## Work required
Write out each record again exactly as it stands.

## Supplied entries
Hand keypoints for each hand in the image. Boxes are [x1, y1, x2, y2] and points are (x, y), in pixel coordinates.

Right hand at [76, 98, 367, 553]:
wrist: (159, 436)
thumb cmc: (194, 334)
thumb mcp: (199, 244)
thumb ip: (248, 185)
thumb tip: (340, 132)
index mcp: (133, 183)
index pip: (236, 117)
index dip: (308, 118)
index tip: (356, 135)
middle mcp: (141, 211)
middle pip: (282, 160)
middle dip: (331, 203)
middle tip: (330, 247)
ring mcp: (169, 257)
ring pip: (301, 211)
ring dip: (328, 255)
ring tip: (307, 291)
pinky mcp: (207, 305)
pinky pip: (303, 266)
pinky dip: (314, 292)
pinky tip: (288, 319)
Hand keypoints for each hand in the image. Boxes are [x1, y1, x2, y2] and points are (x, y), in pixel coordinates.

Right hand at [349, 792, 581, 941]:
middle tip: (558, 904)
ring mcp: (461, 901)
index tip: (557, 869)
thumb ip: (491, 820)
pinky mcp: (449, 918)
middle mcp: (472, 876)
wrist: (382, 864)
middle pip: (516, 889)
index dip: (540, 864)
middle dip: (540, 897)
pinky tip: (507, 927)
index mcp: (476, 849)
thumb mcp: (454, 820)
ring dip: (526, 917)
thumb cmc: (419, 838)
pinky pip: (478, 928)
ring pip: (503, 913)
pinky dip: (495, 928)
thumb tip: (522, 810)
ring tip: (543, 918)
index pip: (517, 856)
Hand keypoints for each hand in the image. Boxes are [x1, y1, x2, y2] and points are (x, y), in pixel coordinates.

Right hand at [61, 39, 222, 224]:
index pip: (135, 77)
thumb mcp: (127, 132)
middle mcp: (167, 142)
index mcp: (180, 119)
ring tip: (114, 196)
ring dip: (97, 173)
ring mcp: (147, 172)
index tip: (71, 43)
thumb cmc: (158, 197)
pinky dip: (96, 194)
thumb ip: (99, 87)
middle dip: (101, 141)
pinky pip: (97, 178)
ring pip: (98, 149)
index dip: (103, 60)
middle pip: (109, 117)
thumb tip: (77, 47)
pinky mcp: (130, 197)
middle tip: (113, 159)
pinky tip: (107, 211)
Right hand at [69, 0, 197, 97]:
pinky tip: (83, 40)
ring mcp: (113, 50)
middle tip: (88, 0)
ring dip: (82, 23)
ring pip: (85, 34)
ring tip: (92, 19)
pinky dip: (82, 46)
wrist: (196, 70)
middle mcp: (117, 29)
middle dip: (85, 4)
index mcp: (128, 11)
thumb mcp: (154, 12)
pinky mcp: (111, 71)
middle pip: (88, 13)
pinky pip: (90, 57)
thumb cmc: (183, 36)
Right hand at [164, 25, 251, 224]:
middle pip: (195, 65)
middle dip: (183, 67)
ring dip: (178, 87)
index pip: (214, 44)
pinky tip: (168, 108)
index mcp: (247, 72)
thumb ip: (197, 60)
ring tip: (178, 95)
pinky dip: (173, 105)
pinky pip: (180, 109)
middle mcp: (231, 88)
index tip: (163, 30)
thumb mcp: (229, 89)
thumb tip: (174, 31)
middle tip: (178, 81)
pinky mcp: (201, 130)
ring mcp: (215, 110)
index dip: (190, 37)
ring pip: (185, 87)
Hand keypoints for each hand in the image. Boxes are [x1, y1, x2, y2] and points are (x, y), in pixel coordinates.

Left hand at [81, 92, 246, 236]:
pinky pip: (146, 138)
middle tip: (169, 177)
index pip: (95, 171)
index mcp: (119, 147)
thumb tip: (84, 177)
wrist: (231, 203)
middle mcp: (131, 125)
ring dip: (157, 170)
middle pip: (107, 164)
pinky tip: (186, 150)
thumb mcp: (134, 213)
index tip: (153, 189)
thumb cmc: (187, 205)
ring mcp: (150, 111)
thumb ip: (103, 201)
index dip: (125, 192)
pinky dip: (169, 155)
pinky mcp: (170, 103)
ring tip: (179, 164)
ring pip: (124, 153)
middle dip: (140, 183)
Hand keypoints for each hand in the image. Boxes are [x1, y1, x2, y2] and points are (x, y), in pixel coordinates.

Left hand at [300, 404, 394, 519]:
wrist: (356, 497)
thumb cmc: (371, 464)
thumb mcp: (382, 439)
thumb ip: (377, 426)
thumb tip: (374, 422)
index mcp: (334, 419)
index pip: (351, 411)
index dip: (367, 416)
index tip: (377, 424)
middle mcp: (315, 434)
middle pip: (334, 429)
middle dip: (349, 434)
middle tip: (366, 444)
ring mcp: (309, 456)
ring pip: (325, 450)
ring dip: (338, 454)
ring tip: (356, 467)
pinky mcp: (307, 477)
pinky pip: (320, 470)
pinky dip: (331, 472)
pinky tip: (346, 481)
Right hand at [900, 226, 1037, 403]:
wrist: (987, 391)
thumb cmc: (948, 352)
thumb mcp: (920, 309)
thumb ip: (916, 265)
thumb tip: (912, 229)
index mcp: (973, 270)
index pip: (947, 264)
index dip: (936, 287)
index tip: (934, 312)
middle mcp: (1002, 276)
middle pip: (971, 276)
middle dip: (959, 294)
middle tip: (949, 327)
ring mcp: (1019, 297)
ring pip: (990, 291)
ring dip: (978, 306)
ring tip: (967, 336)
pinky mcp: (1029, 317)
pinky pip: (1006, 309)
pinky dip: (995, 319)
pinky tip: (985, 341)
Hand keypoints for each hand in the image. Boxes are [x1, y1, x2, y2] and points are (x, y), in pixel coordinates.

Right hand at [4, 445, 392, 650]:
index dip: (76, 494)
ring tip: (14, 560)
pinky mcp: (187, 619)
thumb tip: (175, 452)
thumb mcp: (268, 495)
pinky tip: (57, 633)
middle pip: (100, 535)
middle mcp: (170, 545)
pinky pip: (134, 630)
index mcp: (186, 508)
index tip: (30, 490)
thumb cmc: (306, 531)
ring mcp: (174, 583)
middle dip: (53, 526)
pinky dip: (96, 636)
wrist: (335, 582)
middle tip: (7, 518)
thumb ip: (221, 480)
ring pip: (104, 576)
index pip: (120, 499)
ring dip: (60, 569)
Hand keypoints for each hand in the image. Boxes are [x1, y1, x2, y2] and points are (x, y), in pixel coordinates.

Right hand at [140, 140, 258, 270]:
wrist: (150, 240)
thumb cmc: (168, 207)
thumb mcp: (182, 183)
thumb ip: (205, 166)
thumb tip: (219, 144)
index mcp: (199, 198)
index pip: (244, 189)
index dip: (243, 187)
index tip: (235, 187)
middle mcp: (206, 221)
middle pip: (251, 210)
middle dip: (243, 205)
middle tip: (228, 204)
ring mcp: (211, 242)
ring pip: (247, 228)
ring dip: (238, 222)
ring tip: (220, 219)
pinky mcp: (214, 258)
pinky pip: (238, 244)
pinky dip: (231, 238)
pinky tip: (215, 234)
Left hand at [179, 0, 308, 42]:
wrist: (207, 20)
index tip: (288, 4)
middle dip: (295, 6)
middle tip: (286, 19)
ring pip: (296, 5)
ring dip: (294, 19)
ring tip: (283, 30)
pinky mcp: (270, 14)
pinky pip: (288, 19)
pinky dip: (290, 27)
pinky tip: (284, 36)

## Task output
Hand keypoints for each hand in the image. Boxes are [x1, y1, x2, y2] and points are (x, y), in pixel coordinates.

Right hand at [76, 98, 367, 553]:
wrist: (159, 436)
thumb cmc: (194, 334)
thumb mcp: (199, 244)
thumb ip: (248, 185)
thumb tip: (340, 132)
index mcp: (133, 183)
index pip: (236, 117)
index dip: (308, 118)
index tip: (356, 135)
middle mcp: (141, 211)
middle pip: (282, 160)
middle dip: (331, 203)
middle tip: (330, 247)
ring mcp: (169, 257)
ring pip: (301, 211)
ring dip: (328, 255)
ring tip: (307, 291)
pinky mcp: (207, 305)
pinky pip: (303, 266)
pinky dip: (314, 292)
pinky tip: (288, 319)
Hand keypoints for each hand in the image. Boxes are [x1, y1, x2, y2] and points are (x, y), in pixel coordinates.

Right hand at [349, 792, 581, 941]:
middle tip: (558, 904)
ring mcp: (461, 901)
index tip: (557, 869)
thumb ip: (491, 820)
pinky mcp: (449, 918)
middle mcp: (472, 876)
wrist: (382, 864)
middle pip: (516, 889)
index dip: (540, 864)
middle dip: (540, 897)
pinky tip: (507, 927)
index mcp: (476, 849)
thumb mcp: (454, 820)
ring dip: (526, 917)
thumb cmc: (419, 838)
pinky pip: (478, 928)
ring pip: (503, 913)
pinky dip: (495, 928)
thumb tip: (522, 810)
ring tip: (543, 918)
index pip: (517, 856)
Hand keypoints for each hand in the image. Boxes are [x1, y1, x2, y2] and points are (x, y), in pixel coordinates.

Right hand at [61, 39, 222, 224]:
index pip: (135, 77)
thumb mcp: (127, 132)
middle mcp: (167, 142)
index mcp: (180, 119)
ring tip: (114, 196)
ring dip: (97, 173)
ring mcp: (147, 172)
index tip: (71, 43)
thumb cmc: (158, 197)
pinky dip: (96, 194)
thumb ip: (99, 87)
middle dip: (101, 141)
pinky pip: (97, 178)
ring pip: (98, 149)
index dip: (103, 60)
middle pip: (109, 117)
thumb tip: (77, 47)
pinky mcp: (130, 197)
middle tip: (113, 159)
pinky tip: (107, 211)
Right hand at [69, 0, 197, 97]:
pinky tip: (83, 40)
ring mcp: (113, 50)
middle tip: (88, 0)
ring dip: (82, 23)
ring pip: (85, 34)
ring tip: (92, 19)
pinky dip: (82, 46)
wrist: (196, 70)
middle mcp: (117, 29)
middle dip: (85, 4)
index mcp: (128, 11)
thumb mcp: (154, 12)
pinky mcp: (111, 71)
middle pip: (88, 13)
pinky pip: (90, 57)
thumb cmc: (183, 36)
Right hand at [164, 25, 251, 224]:
middle pip: (195, 65)
middle dip: (183, 67)
ring dip: (178, 87)
index pip: (214, 44)
pinky tip: (168, 108)
index mcp: (247, 72)
thumb ip: (197, 60)
ring tip: (178, 95)
pinky dip: (173, 105)
pinky pip: (180, 109)
middle mcp: (231, 88)
index tip: (163, 30)
thumb mcp: (229, 89)
thumb tip: (174, 31)
middle tip: (178, 81)
pinky mcp: (201, 130)
ring mcp: (215, 110)
index dip: (190, 37)
ring pip: (185, 87)
Hand keypoints for each hand in the image. Boxes are [x1, y1, x2, y2] and points are (x, y), in pixel coordinates.

Left hand at [81, 92, 246, 236]:
pinky pip: (146, 138)
middle tip: (169, 177)
index pip: (95, 171)
index mcp: (119, 147)
thumb tip: (84, 177)
wrist: (231, 203)
middle mcp: (131, 125)
ring dip: (157, 170)
middle pip: (107, 164)
pinky tip: (186, 150)
thumb mcp: (134, 213)
index tip: (153, 189)
thumb cmc: (187, 205)
ring mcp: (150, 111)
thumb ip: (103, 201)
index dip: (125, 192)
pinky dip: (169, 155)
pinky mcp: (170, 103)
ring tip: (179, 164)
ring pip: (124, 153)
middle dip: (140, 183)
Hand keypoints for each hand in the image. Boxes are [x1, y1, x2, y2] and points are (x, y), in pixel coordinates.

Left hand at [300, 404, 394, 519]:
wrist: (356, 497)
thumb cmc: (371, 464)
thumb mcp: (382, 439)
thumb ip: (377, 426)
thumb tip: (374, 422)
index mcp: (334, 419)
index pip: (351, 411)
index dip: (367, 416)
index tip: (377, 424)
middle mcp: (315, 434)
middle pip: (334, 429)
middle dip: (349, 434)
middle tip: (366, 444)
ring mcp: (309, 456)
ring pip: (325, 450)
ring dip: (338, 454)
ring tip: (356, 467)
pinky mcp: (307, 477)
pinky pip: (320, 470)
pinky dip: (331, 472)
pinky tip: (346, 481)
Right hand at [900, 226, 1037, 403]:
wrist: (987, 391)
thumb cmc: (948, 352)
thumb mcp: (920, 309)
thumb ip: (916, 265)
thumb tip: (912, 229)
index mcp: (973, 270)
index pip: (947, 264)
index dip: (936, 287)
index tip: (934, 312)
middle mcp: (1002, 276)
middle pip: (971, 276)
middle dip: (959, 294)
middle tip: (949, 327)
ring mcp: (1019, 297)
ring pip: (990, 291)
ring dip: (978, 306)
ring tip: (967, 336)
pinky mcp: (1029, 317)
pinky pip: (1006, 309)
pinky dip: (995, 319)
pinky tip: (985, 341)
Hand keypoints for each hand in the image. Boxes are [x1, y1, x2, y2] and points are (x, y), in pixel coordinates.

Right hand at [4, 445, 392, 650]:
index dip: (76, 494)
ring tip: (14, 560)
pinky mcp: (187, 619)
thumb tip: (175, 452)
thumb mcp: (268, 495)
pinky tip: (57, 633)
middle pip: (100, 535)
middle mcp: (170, 545)
pinky pip: (134, 630)
index mcp: (186, 508)
index tip: (30, 490)
thumb cmc: (306, 531)
ring mcp: (174, 583)
middle dip: (53, 526)
pinky dip: (96, 636)
wrist: (335, 582)
middle tip: (7, 518)
thumb ip: (221, 480)
ring pip: (104, 576)
index pip: (120, 499)
ring dip: (60, 569)
Hand keypoints for each hand in the image. Boxes are [x1, y1, x2, y2] and points are (x, y), in pixel coordinates.

Right hand at [140, 140, 258, 270]:
wrist: (150, 240)
thumb cmc: (168, 207)
thumb mcp: (182, 183)
thumb ip: (205, 166)
thumb tip: (219, 144)
index mcp: (199, 198)
index pip: (244, 189)
index dip: (243, 187)
index tip: (235, 187)
middle mcp: (206, 221)
middle pip: (251, 210)
middle dip: (243, 205)
middle tip: (228, 204)
ring mcp: (211, 242)
ring pip: (247, 228)
ring dip: (238, 222)
ring tip: (220, 219)
pinky mcp: (214, 258)
pinky pip: (238, 244)
pinky dip: (231, 238)
pinky tip: (215, 234)
Left hand at [179, 0, 308, 42]:
wrist: (207, 20)
index tip: (288, 4)
middle dip: (295, 6)
middle tip: (286, 19)
ring pip: (296, 5)
ring dip: (294, 19)
ring tip: (283, 30)
pinky mcp: (270, 14)
pinky pip: (288, 19)
pinky dip: (290, 27)
pinky tip: (284, 36)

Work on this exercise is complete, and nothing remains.